Friday, September 9, 2016
By RASHAD ROLLE
Tribune Staff Reporter
rrolle@tribunemedia.net
PETER Goudie, co-chairman of the National Tripartite Council, has defended the way Sandals Royal Bahamian Resort terminated more than 600 employees last month, saying the resort followed the law and acted correctly.
Mr Goudie is a respected voice in the business community because of his post on the National Tripartite Council (NTC) and his top-level position in the Chamber of Commerce.
His statement gives insight into how the business community may react to the government’s efforts to make the kind of actions Sandals engaged in last month illegal.
While Sandals has insisted that it made the employees redundant because it had to close the property to conduct necessary renovations, Mr Goudie seemed to acknowledge yesterday that other motives could have been involved in the resort’s decision.
“Sandals did not break the law,” he said. “They did nothing illegal. They did what they needed to do because they were having some problems with some employees and they felt the need to change some I guess.
“They have a business to run,” he continued before insisting that contrary to reports, the employees were terminated, not made redundant.
“The important thing is, everyone keeps using redundant,” he said. “Sandals did not make anyone redundant. Everybody had their employment terminated and they were paid out. The distinction is important because they will hire 592 people back.”
Minister of Labour Shane Gibson has frequently said Sandals made the employees redundant.
Sandals’ behaviour has been called an attempt at “union busting” since the hotel has had a long-running feud with the Bahamas Hotel & Allied Workers Union (BHAWU) over its unwillingness to recognise the union as the bargaining agent for workers and to negotiate an industrial agreement with it.
“I can see it looking like a shot at the union,” Mr Goudie said. “Every business anywhere in the world has a right to try and survive and people will do what they can for their business. Businesses are not a social safety net, period.”
Although the government insists Sandals could have laid off employees for the short period during which renovations are being conducted, the resort has insisted that it reacted the only legal way possible.
Mr Goudie yesterday agreed.
“What they did was totally correct under the Employment Act,” he said. “People think what they did is an example of union busting. That’s not what I think. They did what they did to make the business good.”
Sandals’ actions prompted Director of Labour Robert Farquharson to urge the NTC, which he co-chairs, to agree to his department’s recommendations seeking to change the country’s laws by making it illegal for an employer to terminate more than ten employees without notifying and consulting the government at least 60 days before its proposed action takes effect.
The Department of Labour also wants the NTC to agree to recommendations that would lift the cap on how many years severance pay employees will be entitled to from 12 to 30.
Mr Goudie said while he is not yet ready to state a position on the recommendations, he has met with various groups and their “reaction is negative.”
“We have met with the hotel groups,” he said. “We had a board of directors meeting. We had a meeting with my employment and labour committee meeting this afternoon (Thursday). There is another meeting of the Tripartite Council next Thursday which will be the first time we’ll sit down since we have seen the document.”
Asked yesterday about this matter, Mr Gibson stressed that the recommendations from Mr Farquharson did not come from Cabinet and that it is up to the Tripartite Council to make recommendations to the government.
Comments
mdaok says...
The government is treating the symptoms and not the underlying illness.
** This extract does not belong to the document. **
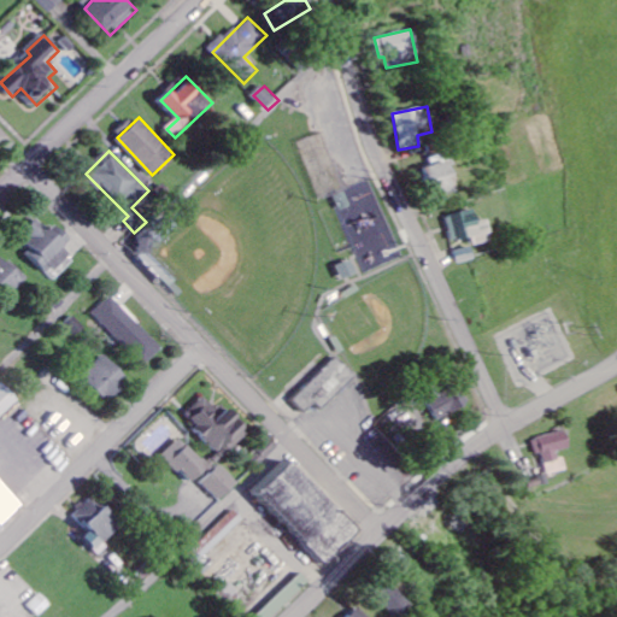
[(421,166),(427,198),(452,193),(446,162),(421,166)]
The attack by the government should be on what is causing the massive layoffs in the country not to punish businesses that are reacting to the cause.
Simple economics.
The crime is chasing off foreign visitors.
Less visitors less need for employees.
If you don't cut back on employees when there is no need for them you go out of business.
Crime is the problem not the businesses reacting to the end result of the crime.
There must be a overwhelming and relentless campaign on social restructuring and crime remediation.
Reinvigorateing the capitalist drive over the pitfalls of socialism would go a long way to resolving the nations woes.
Zero tolerance to all crime and reinstatement of the death penalty for murder would send a clear message to the people with low moral chacter.
Posted 9 September 2016, 3:40 p.m. Suggest removal
birdiestrachan says...
They were fired plain and simple, the pink slip. The problem is their employer did
not value them as human beings. It happens all the time, not six hundred . but even
if it is only one it hurts. You know what they say :If you name is not on the building
you can go home any time. But will employees be all that loyal?
Posted 9 September 2016, 4:47 p.m. Suggest removal
banker says...
>The problem is their employer did not value them as human beings.
You have to be valuable to your employer to be valued.
It's a shame that your opinions aren't valued, but I pray to Jesus every night that you will get cognitive enhancement, enlightenment, an infusion of patriotism, and the re-calibration of your moral compass. God Bless You.
Posted 9 September 2016, 5:35 p.m. Suggest removal
B_I_D___ says...
Terminated, fired, made redundant, whatever the situation is, Sandals paid them out in full in accordance to the labour laws. It's done, end of story.